Abstract: Integration of Affective and Behavioral Forms of Elder Respect (Society for Social Work and Research 14th Annual Conference: Social Work Research: A WORLD OF POSSIBILITIES)

35P Integration of Affective and Behavioral Forms of Elder Respect

Schedule:
Friday, January 15, 2010
* noted as presenting author
Bum Jung Kim, MSW , University of California, Los Angeles, Doctoral Student, Los Angeles, CA
Kyu-taik Sung, PhD , Center for Filial Piety Studies, Director, Seoul, South Korea
Background/Purpose: The issue of respect for the elderly has been gaining increased attention from gerontologists. The growing concern over the treatment of the elderly necessitates a critical review of elder respect among young people. Empirical data on elder respect, however, is extremely limited in the United States and studies of elder respect have dealt with it in an almost invariably abstract form.

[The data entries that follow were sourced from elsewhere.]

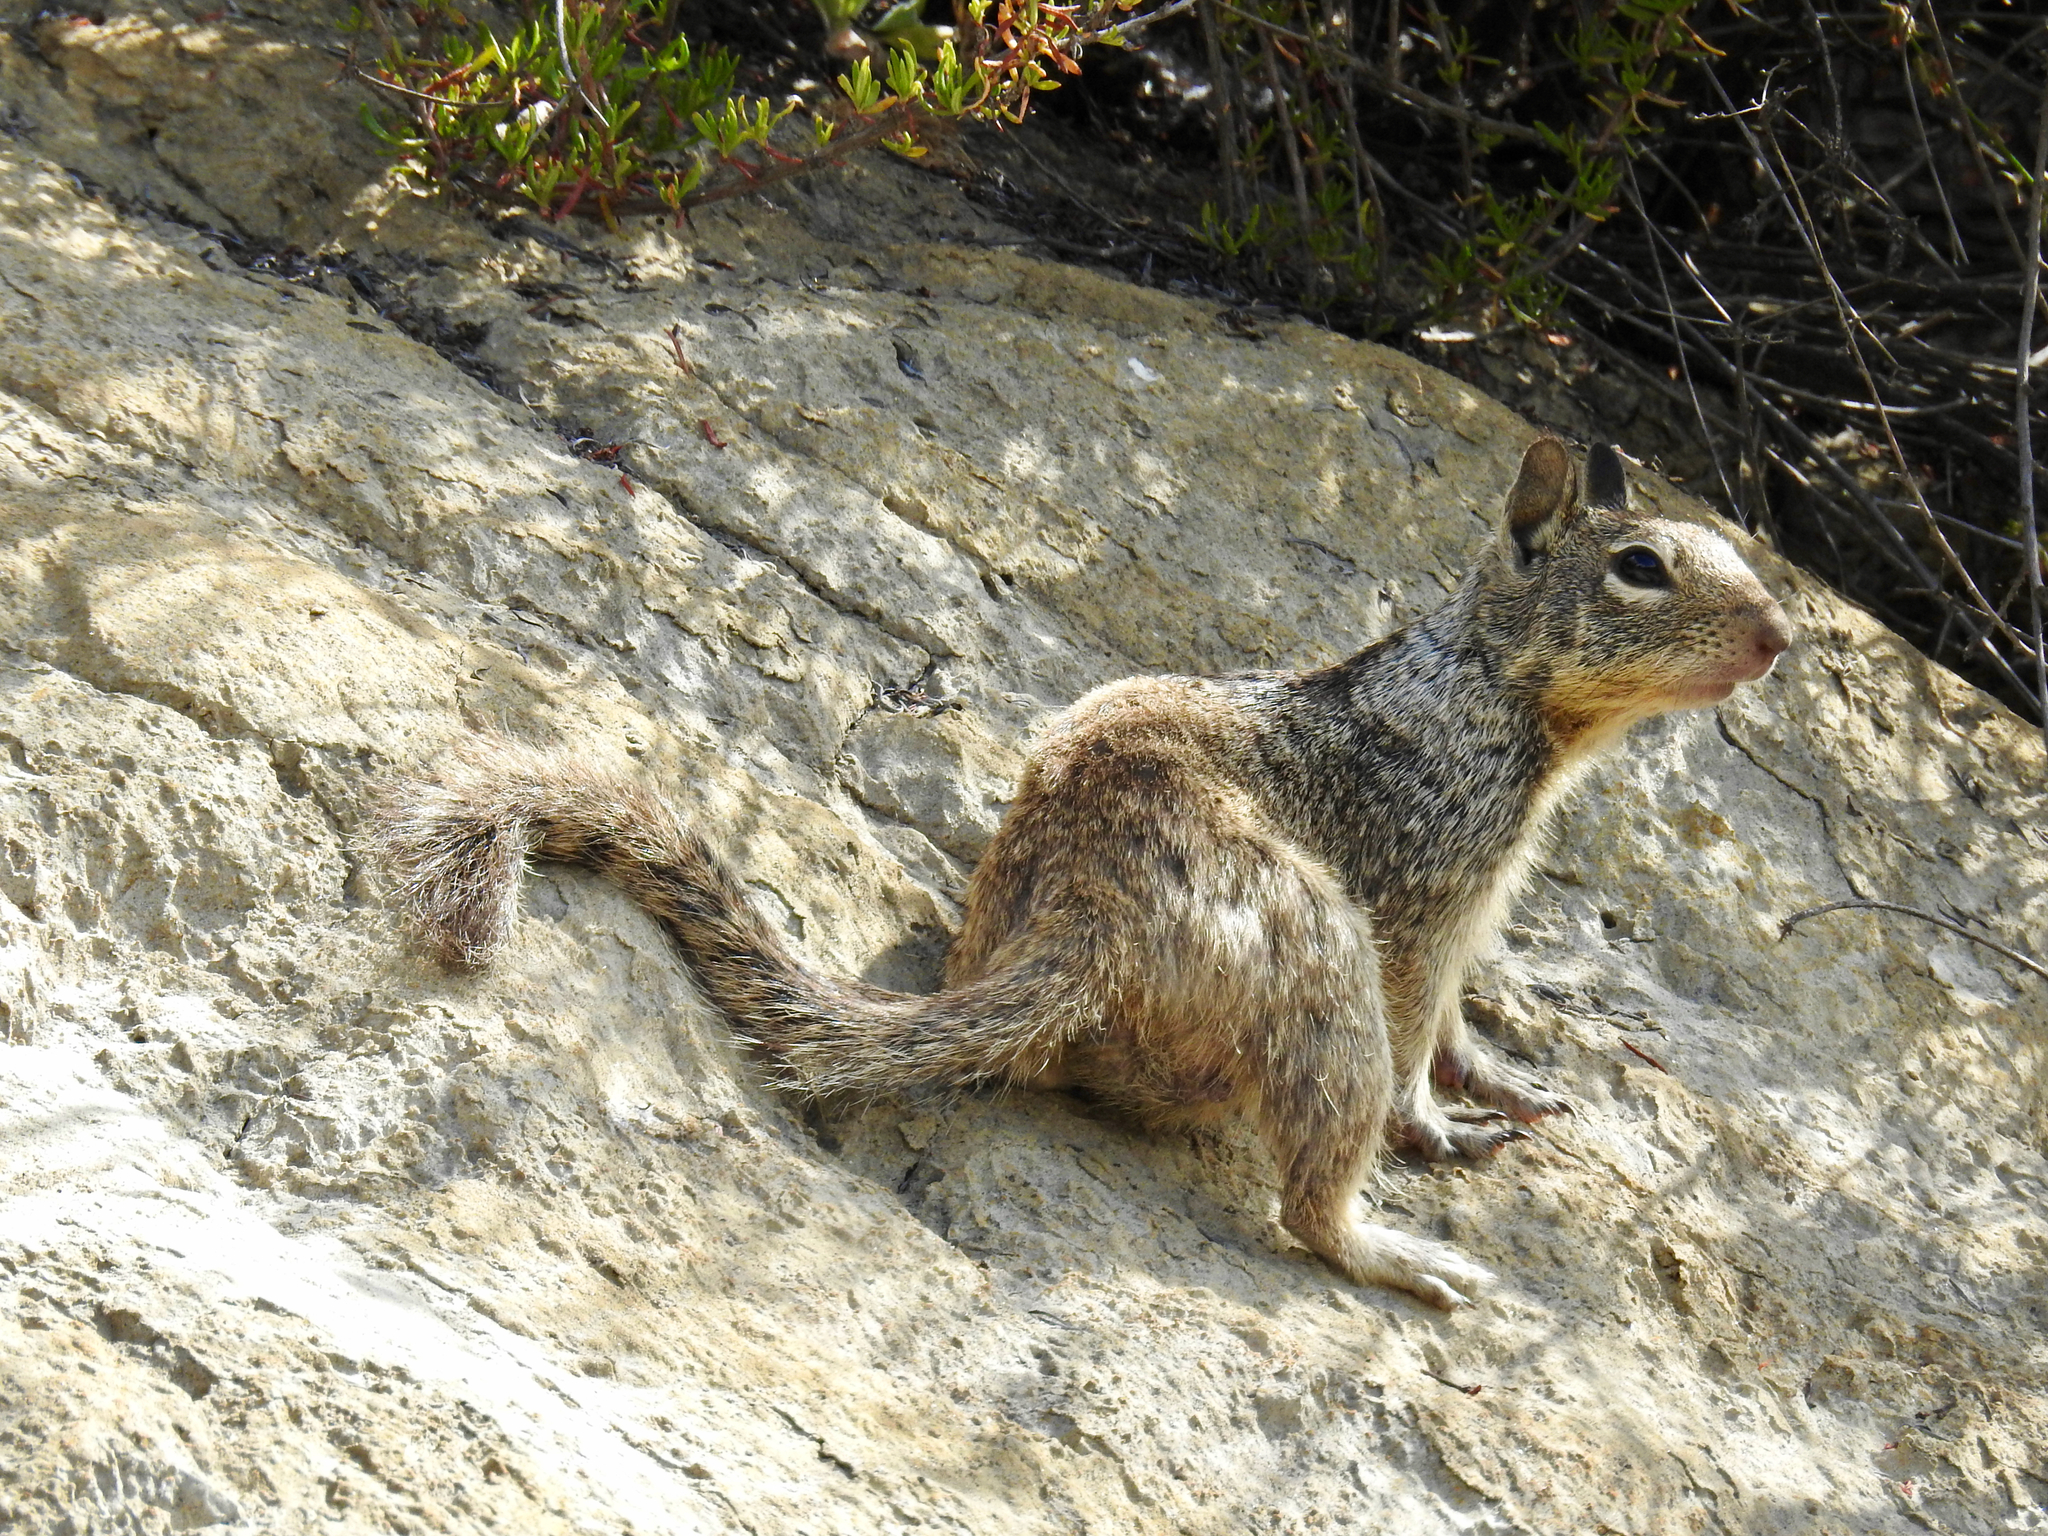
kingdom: Animalia
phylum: Chordata
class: Mammalia
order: Rodentia
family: Sciuridae
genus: Otospermophilus
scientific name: Otospermophilus beecheyi
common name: California ground squirrel
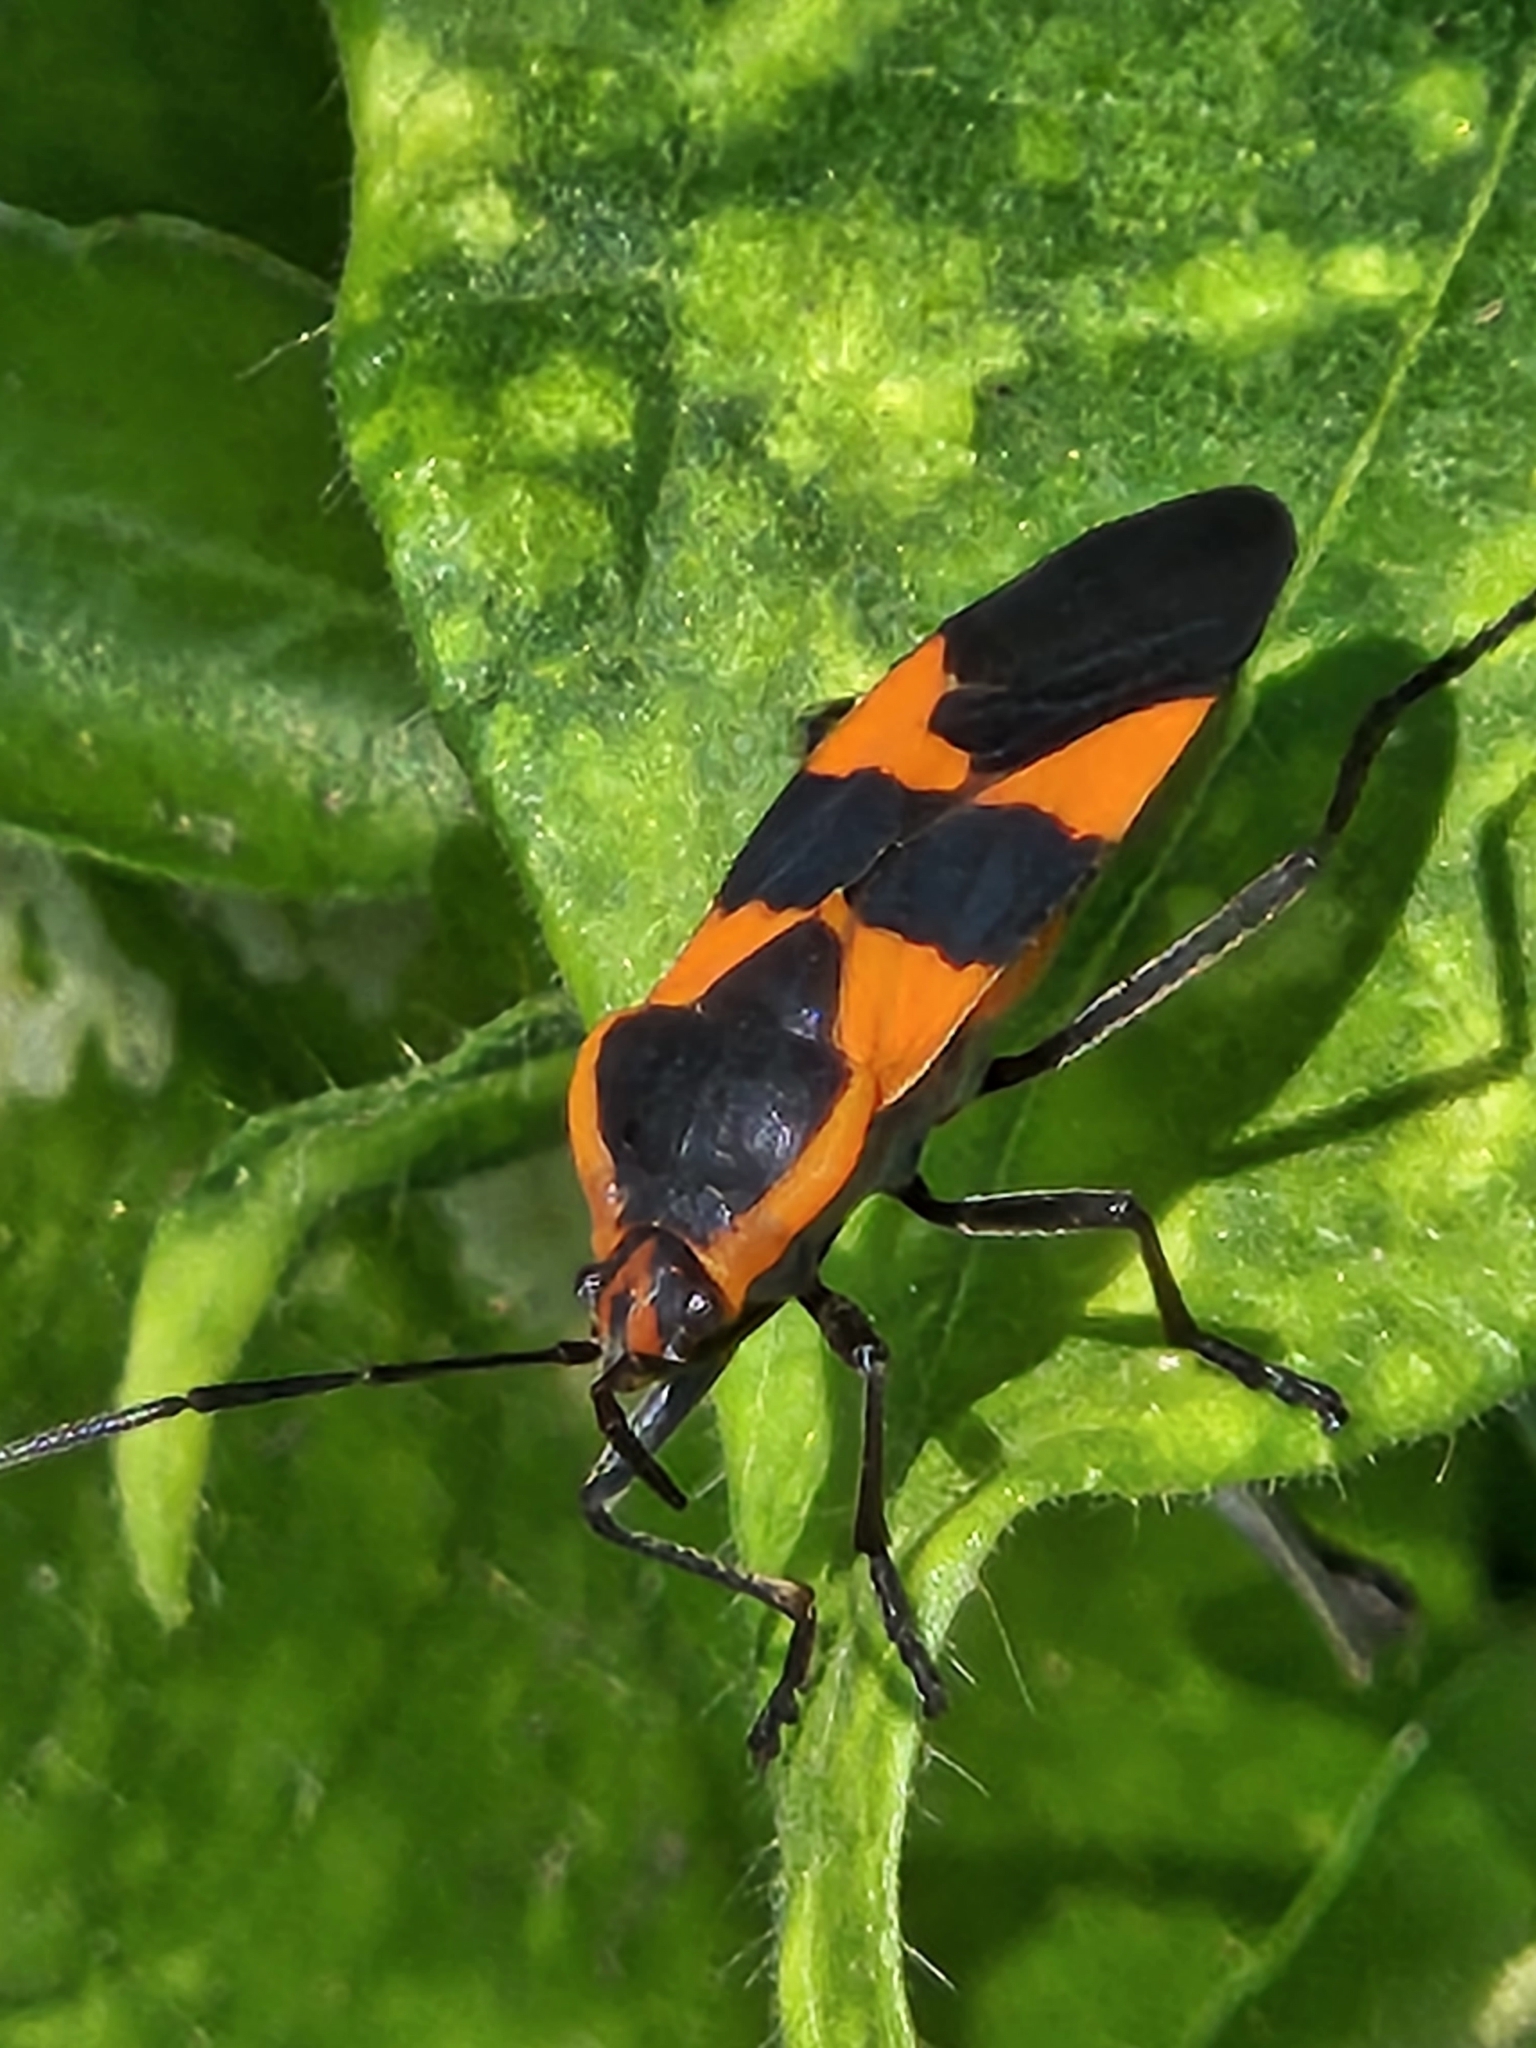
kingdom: Animalia
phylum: Arthropoda
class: Insecta
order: Hemiptera
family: Lygaeidae
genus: Oncopeltus
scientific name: Oncopeltus fasciatus
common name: Large milkweed bug
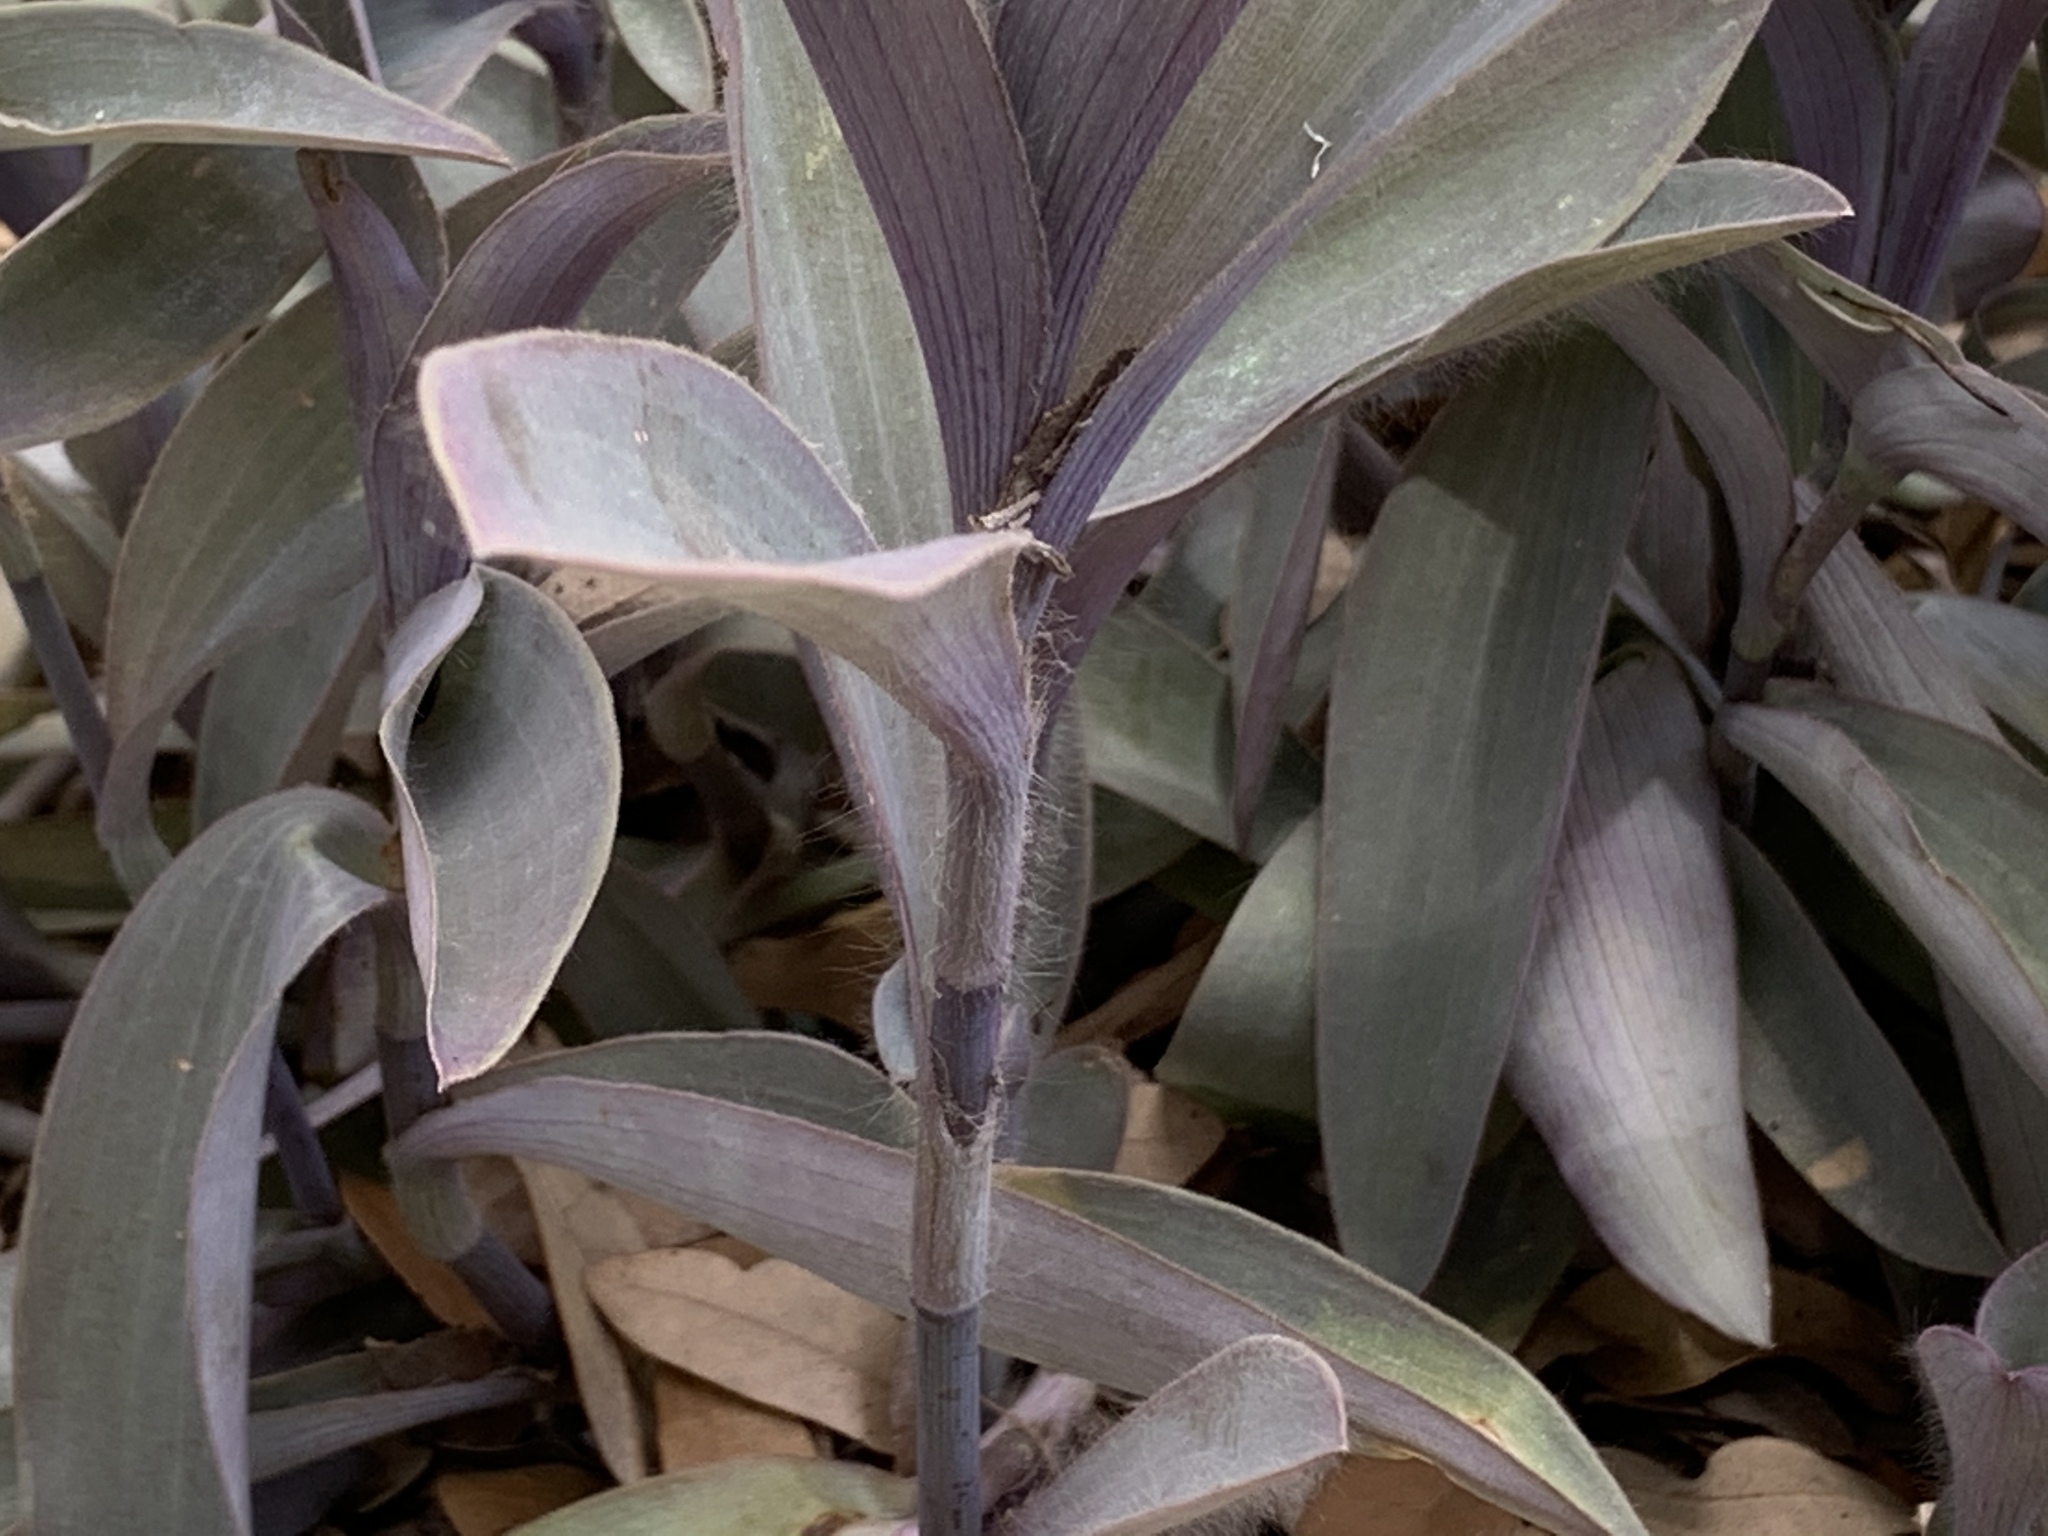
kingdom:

Hence, elder respect has been a concept too general to provide clear guidance for practice and research. We need to distinguish specific forms of respect that the young accord the elderly and develop categories to describe these forms.

Methods: In order to explore this issue, the present study uses both quantitative and qualitative methodology. In the first phase, the study uses a questionnaire survey to explore the behavioral forms of elder respect that young adults most often practice. A survey was given to a sample comprised of two separate groups of students at universities selected purposively: one group of 261 at a large public university in the Midwest and another group of 260 at a large private university on the West Coast. For the second phase, face-to-face interviews were conducted to obtain narratives, anecdotes, and certain personal experiences explicating how elder respect is practiced in interaction with older adults. The authors conducted interviews with 61 subjects selected at random from the 521 subjects (30 and 31 at the Midwest University and at West Coast University respectively) who responded to the questionnaire (2-3 students from each classroom).

Results: Based on quantitative data from a survey of 521 college students, a set of 11 behavioral forms of elder respect was obtained. Out of these forms, the following six were identified as the most frequently practiced: 1) acquiescent respect; 2) care respect; 3) linguistic respect; 4) salutatory respect; 5) consulting respect; 6) presentational respect. Additionally, results of the interviews were summarized into two components: 1) narratives and anecdotes involving how the six forms of elder respect were practiced in the subjects' interaction with older adults, and 2) three influential factors central to develop elder respecting behavior (parents, grandparents, and other relatives).

Conclusions/Implications: This study specifies the various forms of elder respect that younger adults most often practiced and considered important, based on quantitative data that were not made available by previous studies. The set of the forms provides a tool with which we can discuss elder respect in a concrete and systematic way. Furthermore, the set will be useful in developing a more comprehensive typology of such behavioral forms that might be used to assess the quality of eldercare and the moral aspect of intergenerational relationships. Finally, the data from the narratives and verbatim data collected through interviews provide insight into the younger adults' perspectives on elder respect.